───── SEITENAUSZUG
Übersicht

Nachrichten

LOEWE-GLUE – Ein Computerprogramm bereichert die Arzneimittelforschung: Größte Proteinfamilie enthält ungenutzte Angriffspunkte für Heilmittel

Ein internationales Team um die Marburger Wissenschaftler und LOEWE-GLUE-Leiter Dr. Peter Kolb, Professor für Pharmazeutische Chemie und Dr. Moritz Bünemann, Professor für Pharmakologie und Toxikologie, hat eine Software zu Hilfe genommen, um neue Angriffspunkte für künftige Medikamente zu finden. Das Forschungsteam entdeckte bei einer der größten Proteinfamilien mehrere neue Kopplungsstellen, an denen Wirkstoffe ansetzen können. Die Ergebnisse wurden im Wissenschaftsmagazin „Nature Communications“ veröffentlicht.

G-Protein-gekoppelte Rezeptoren, kurz GPCR sind an zahlreichen Lebensvorgängen beteiligt und bilden die größte Familie von Proteinen, die als Ziel von Medikamenten dienen. Hierzu zählen Entzündungen, die Verarbeitung von Sinnesempfindungen und die Wirkung von Hormonen. Fast ein Drittel der rezeptpflichtigen Arzneimittel richtet sich gegen GPCR. „Um die Proteine zu blockieren oder zu stimulieren, benötigt man Wirkstoffe, die genau in eine der zahlreichen Bindungstaschen der Proteine passen“, erläutert Peter Kolb.

GPCR-Proteine dienen dazu, Signale von der Außenseite einer Zelle in deren Inneres weiterzuleiten, so dass die Zelle auf Veränderungen in ihrer Umgebung reagieren kann. Um ihre Wirkung zu entfalten, koppeln Hormone und andere körpereigene Botenstoffe an die Bindungstaschen der GPCR-Proteine. Man kann die Wirkung dieser Botenstoffe unterdrücken, indem man die Bindungstaschen anderweitig besetzt.
──────────
───── BEREITGESTELLTE DATEN
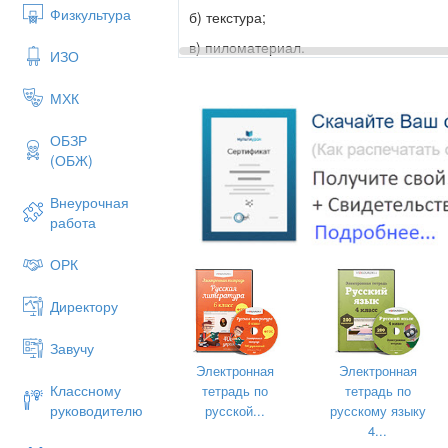
Физкультура
б) текстура;
в) пиломатериал.
ИЗО
МХК
3. Шурупы для соединения различн
а) забивают;
ОБЗР
(ОБЖ)
б) завинчивают;
в) склеивают.
Внеурочная
работа
4.Коловорот – это…
ОРК
а) инструмент для строгания древесин
Директору
б) инструмент для сверления древеси
в) инструмент для долбления древеси
Завучу
Электронная
Электронная
Классному
тетрадь по
тетрадь по
5. Приспособление, применяе
руководителю
русской...
русскому языку
называется…
4...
──────────
* AUFGABENSTELLUNG:
A - Geben Sie aus dem Text zu den G-Protein-gekoppelten Rezeptoren den Abschnitt wörtlich aus, beginnend mit „G-Protein-gekoppelte Rezeptoren, kurz“ und fortlaufend bis einschließlich „erläutert Peter Kolb.“.
B - Welcher Anteil der rezeptpflichtigen Arzneimittel richtet sich laut dem Text zu den G-Protein-gekoppelten Rezeptoren gegen GPCR?
C - Führen Sie den Text zu den G-Protein-gekoppelten Rezeptoren im Anschluss an seinen letzten Satz fort.
Die Einträge haben hierfür keine Bedeutung.

* LÖSUNGEN:
A -
G-Protein-gekoppelte Rezeptoren, kurz GPCR sind an zahlreichen Lebensvorgängen beteiligt und bilden die größte Familie von Proteinen, die als Ziel von Medikamenten dienen. Hierzu zählen Entzündungen, die Verarbeitung von Sinnesempfindungen und die Wirkung von Hormonen. Fast ein Drittel der rezeptpflichtigen Arzneimittel richtet sich gegen GPCR. „Um die Proteine zu blockieren oder zu stimulieren, benötigt man Wirkstoffe, die genau in eine der zahlreichen Bindungstaschen der Proteine passen“, erläutert Peter Kolb.

B - Fast ein Drittel.

C -
„Die bisher genutzten Kopplungsstellen ähneln einander jedoch häufig sehr stark“, führt Kolb aus; „deswegen wirken Arzneistoffe oft zu wenig selektiv“. Dadurch steigt die Gefahr von Nebenwirkungen. So verwendet man Betablocker, um ein GPCR-Protein im Herzen zu blockieren; schaltet man dasselbe Ziel jedoch im Lungengewebe aus, kann dies Asthmaanfälle auslösen.

„Wir haben computergestützt nach alternativen Bindestellen auf 113 verschiedenen GPCR-Proteinen gesucht“, berichtet Kolbs Mitarbeiter und Koautor Janik B. Hedderich. Dabei simulierte und analysierte der Algorithmus, was passiert, wenn kleine Moleküle an unterschiedliche Stellen der Proteine koppeln. Die Studie deckt das gesamte Ensemble aller erkennbaren Taschen ab. „Auf diese Weise fanden wir tatsächlich mehrere Bindungstaschen, die bisher nicht als Ziel von Medikamenten dienen“, führt der Doktorand aus.

Die Studie stellt die derzeit umfassendste Analyse von GPCR-Bindungstaschen dar.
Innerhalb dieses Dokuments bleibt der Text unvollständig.